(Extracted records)
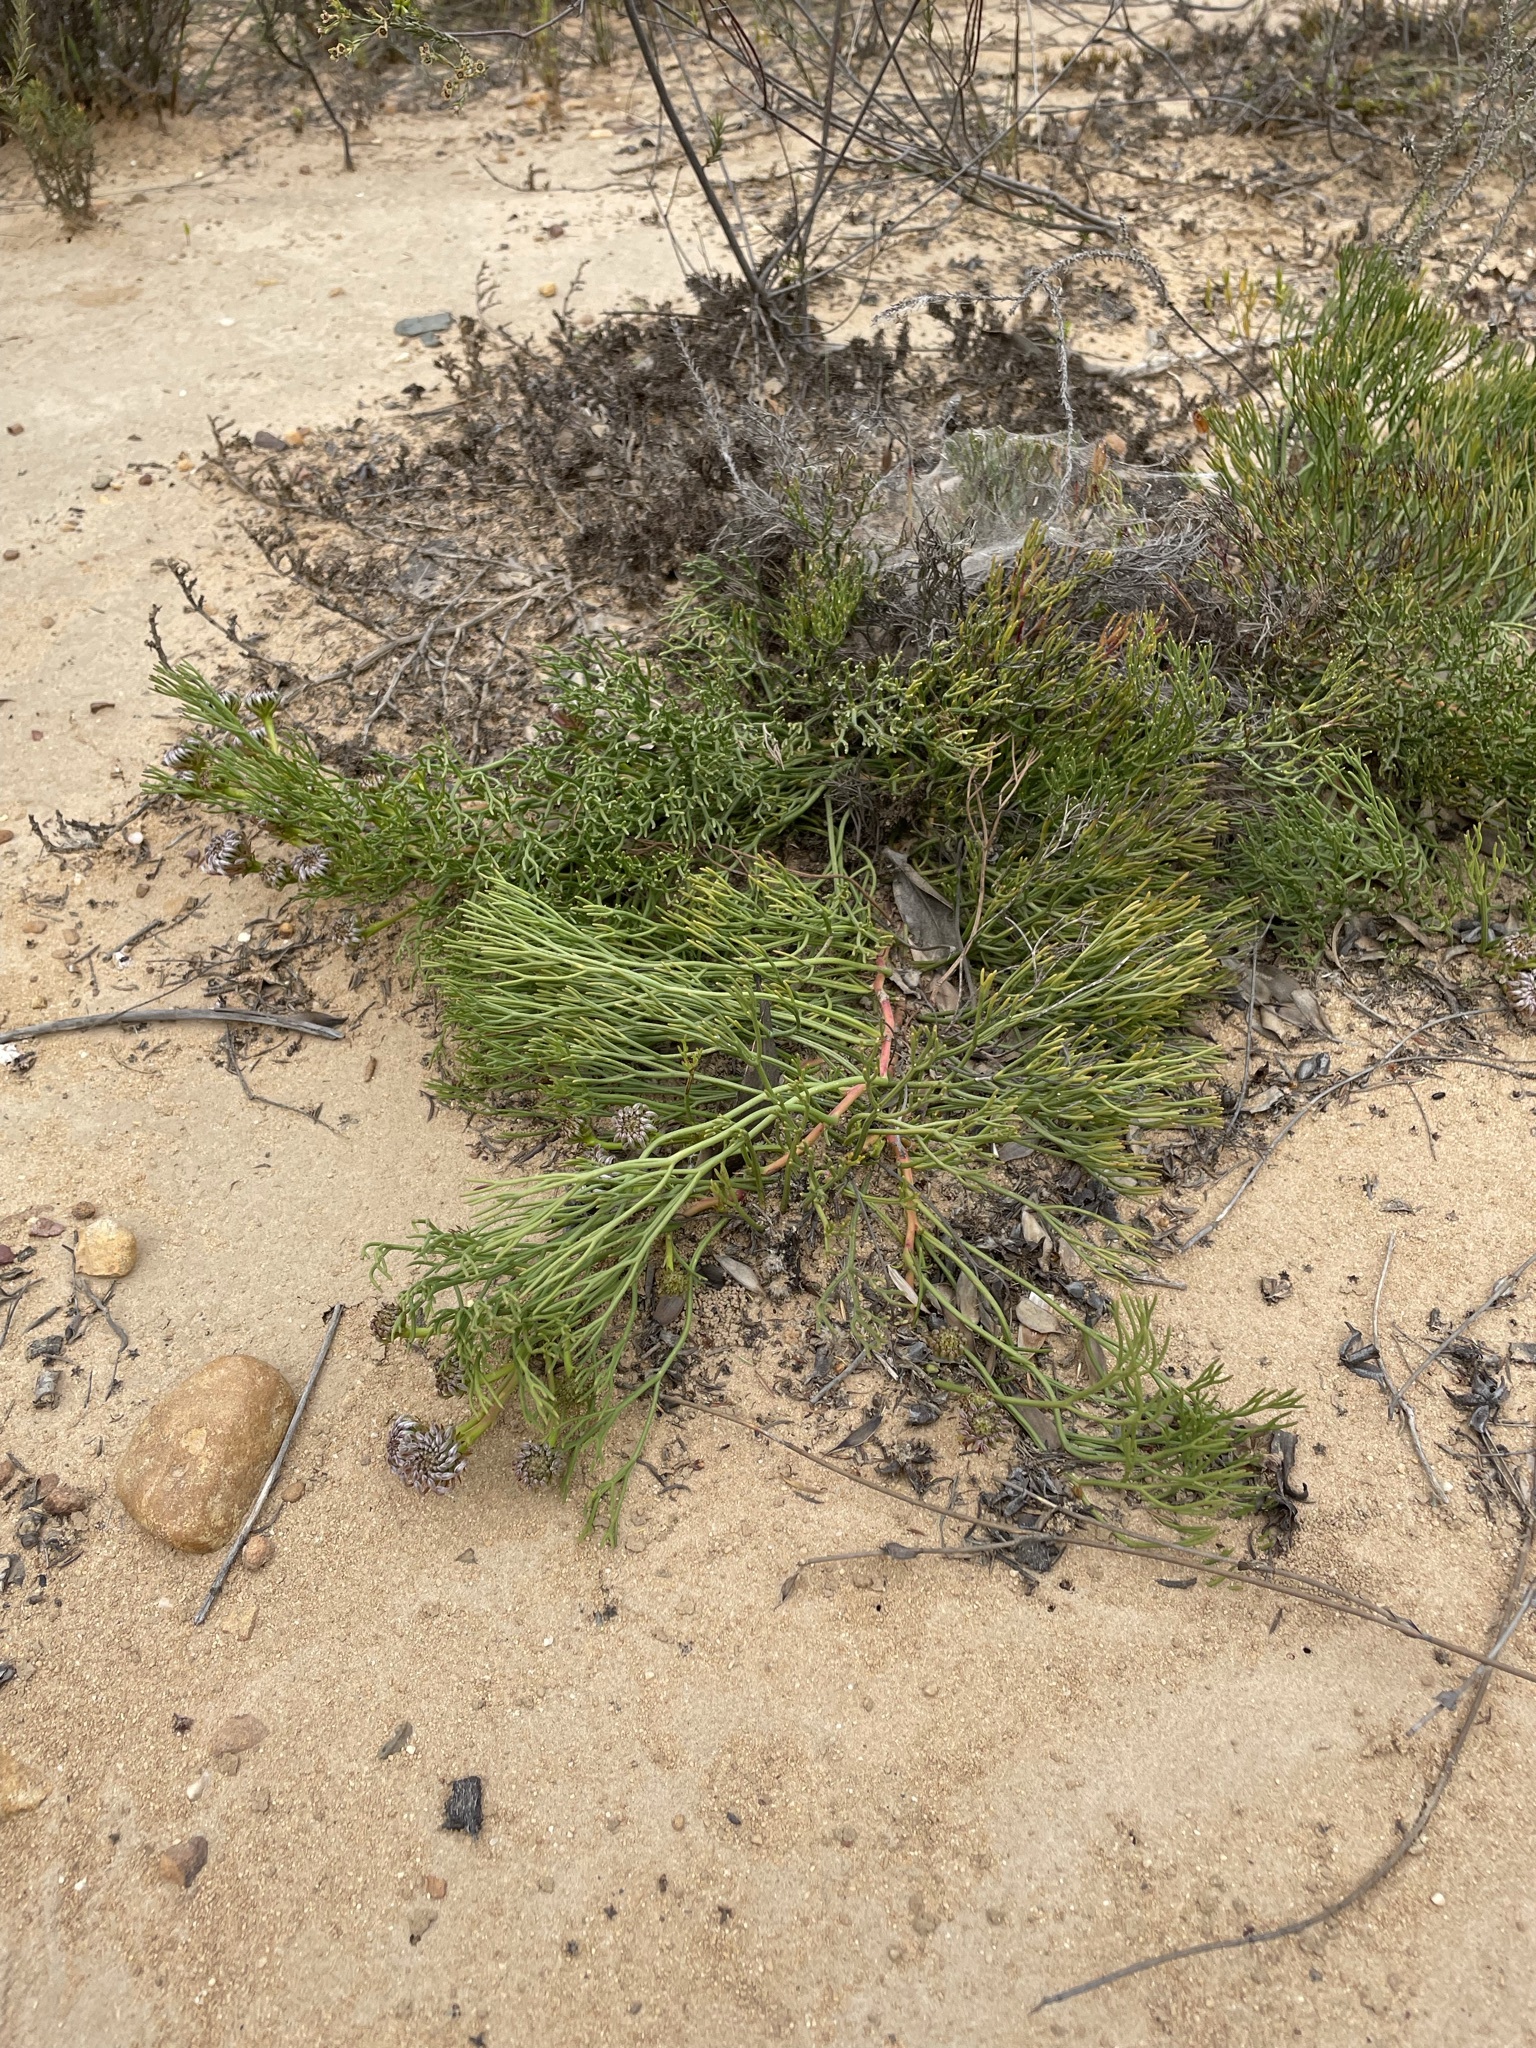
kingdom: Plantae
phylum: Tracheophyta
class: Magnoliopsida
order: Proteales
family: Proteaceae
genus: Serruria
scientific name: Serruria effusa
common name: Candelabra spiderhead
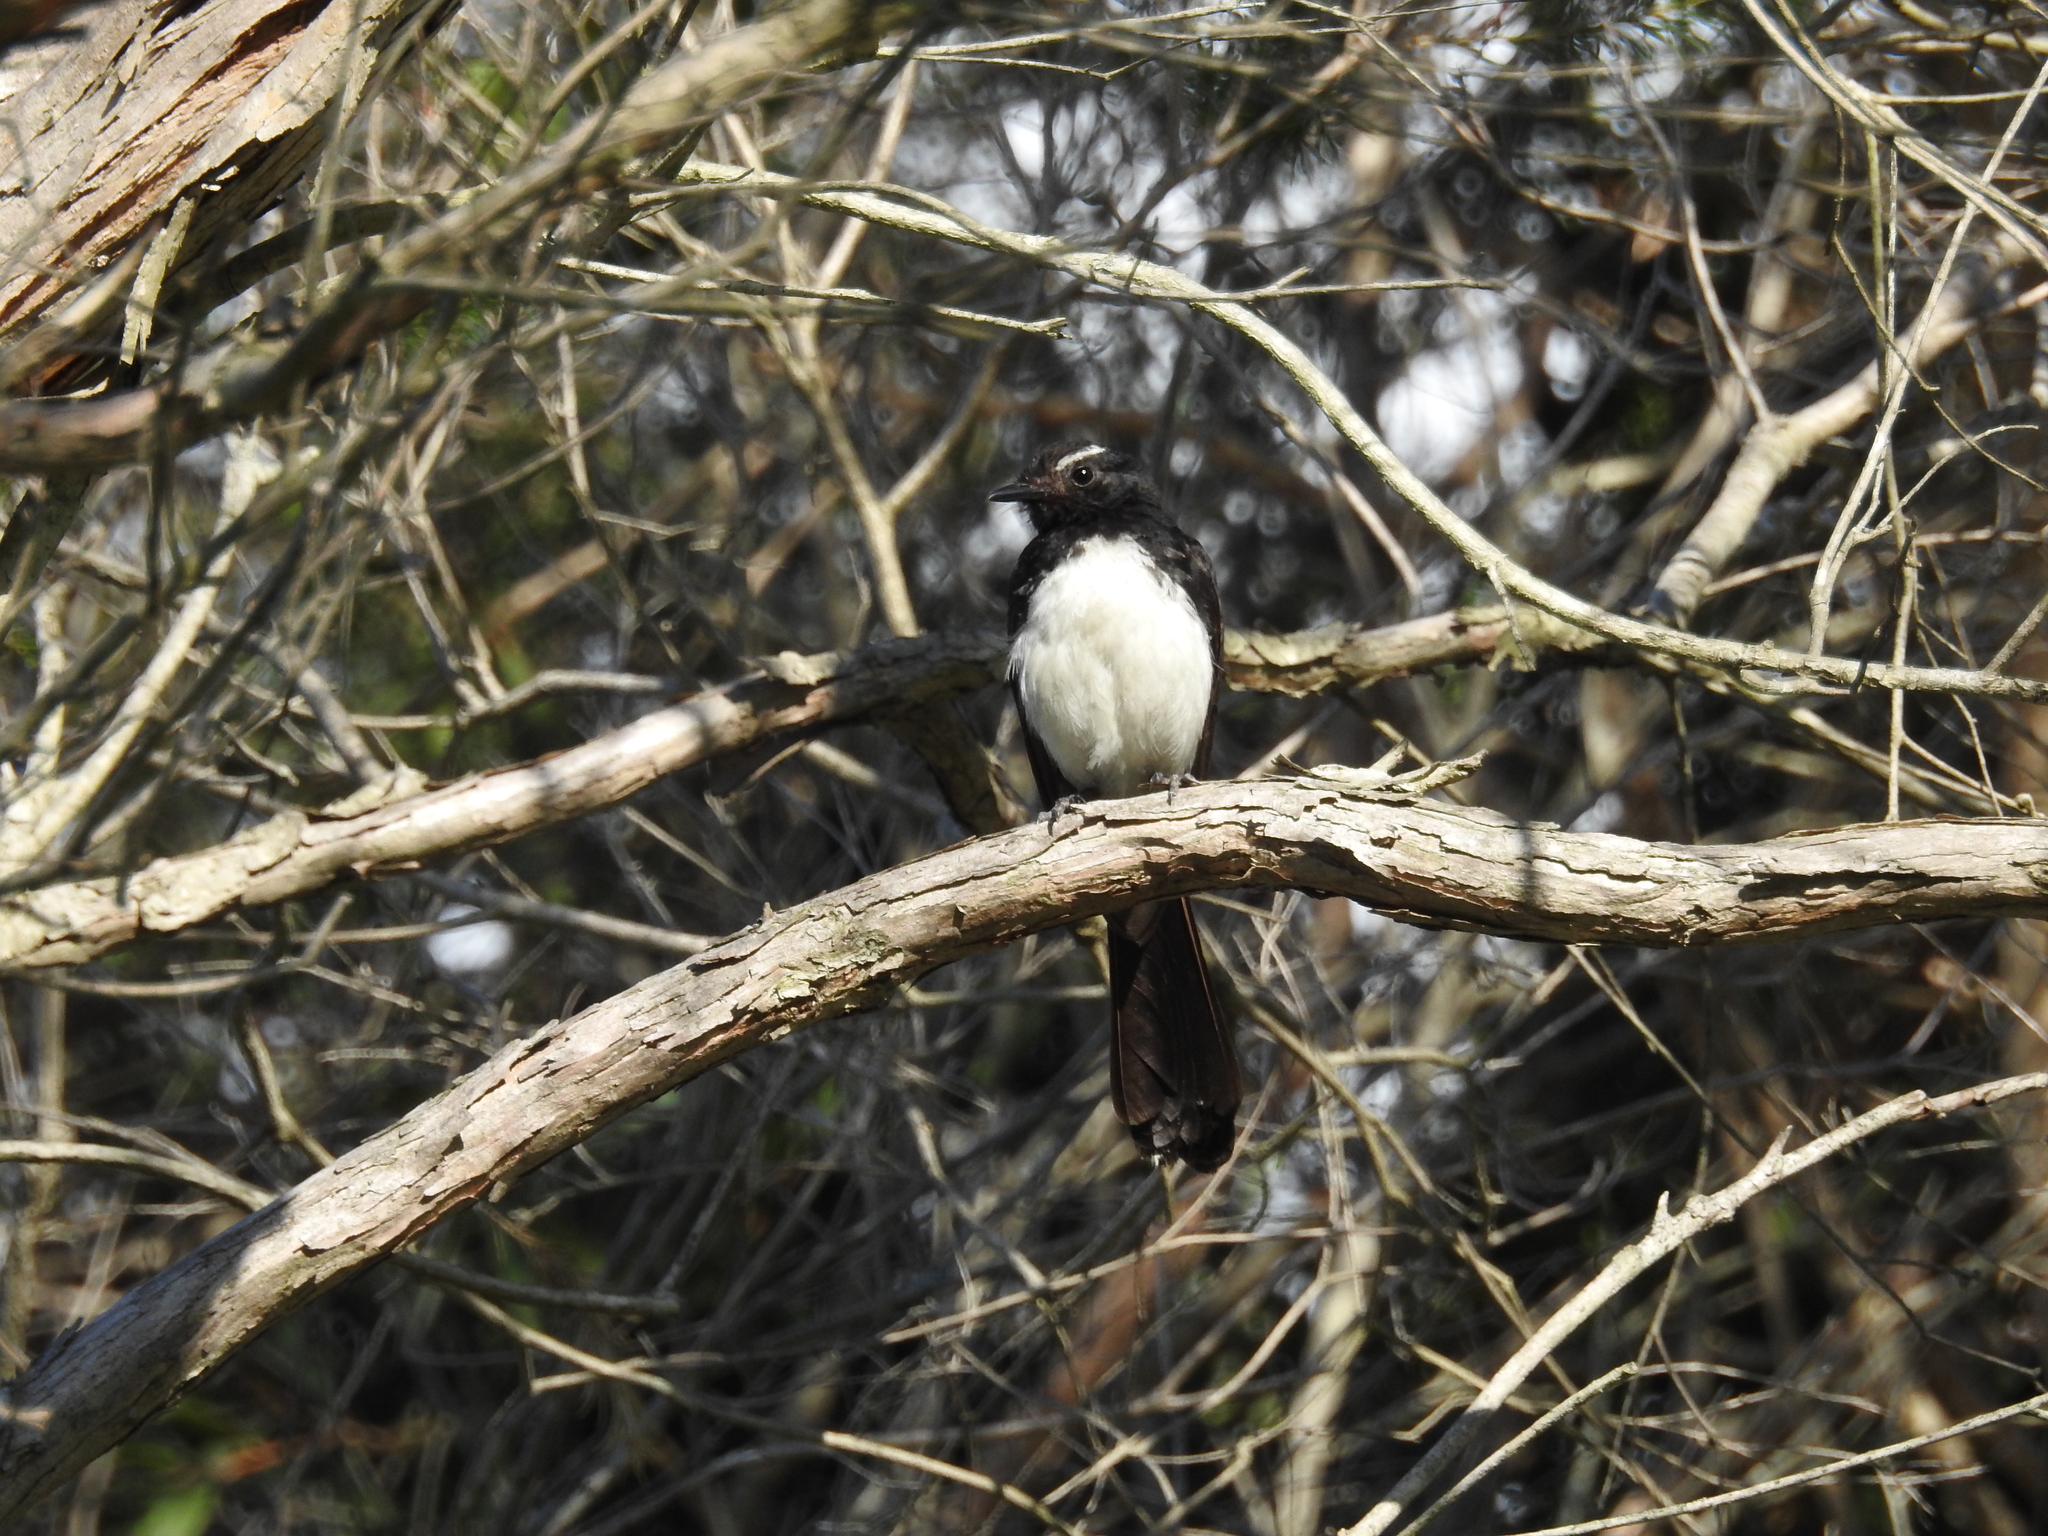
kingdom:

▸ THE EXERCISE
Can you transcribe every line of the data above word for word, leaving the pictures out?

▸ OUTPUT OF THE EXERCISE
kingdom: Plantae
phylum: Tracheophyta
class: Magnoliopsida
order: Proteales
family: Proteaceae
genus: Serruria
scientific name: Serruria effusa
common name: Candelabra spiderhead
kingdom:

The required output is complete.